| EXERCISE BRIEF |
Copy everything in the records, character for character, except images.

| DATA FOR PROCESSING |
====================

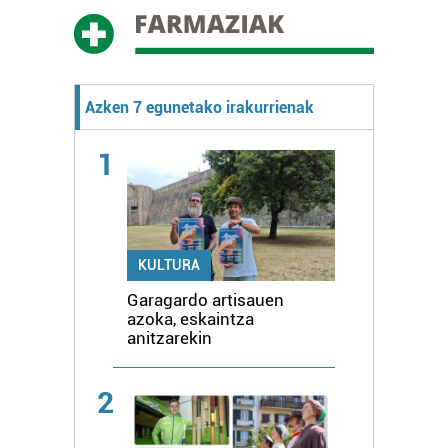
Azken 7 egunetako irakurrienak
1
KULTURA
Garagardo artisauen
azoka, eskaintza
anitzarekin
2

====================

| TASK RESPONSE |
Azken 7 egunetako irakurrienak
1
KULTURA
Garagardo artisauen
azoka, eskaintza
anitzarekin
2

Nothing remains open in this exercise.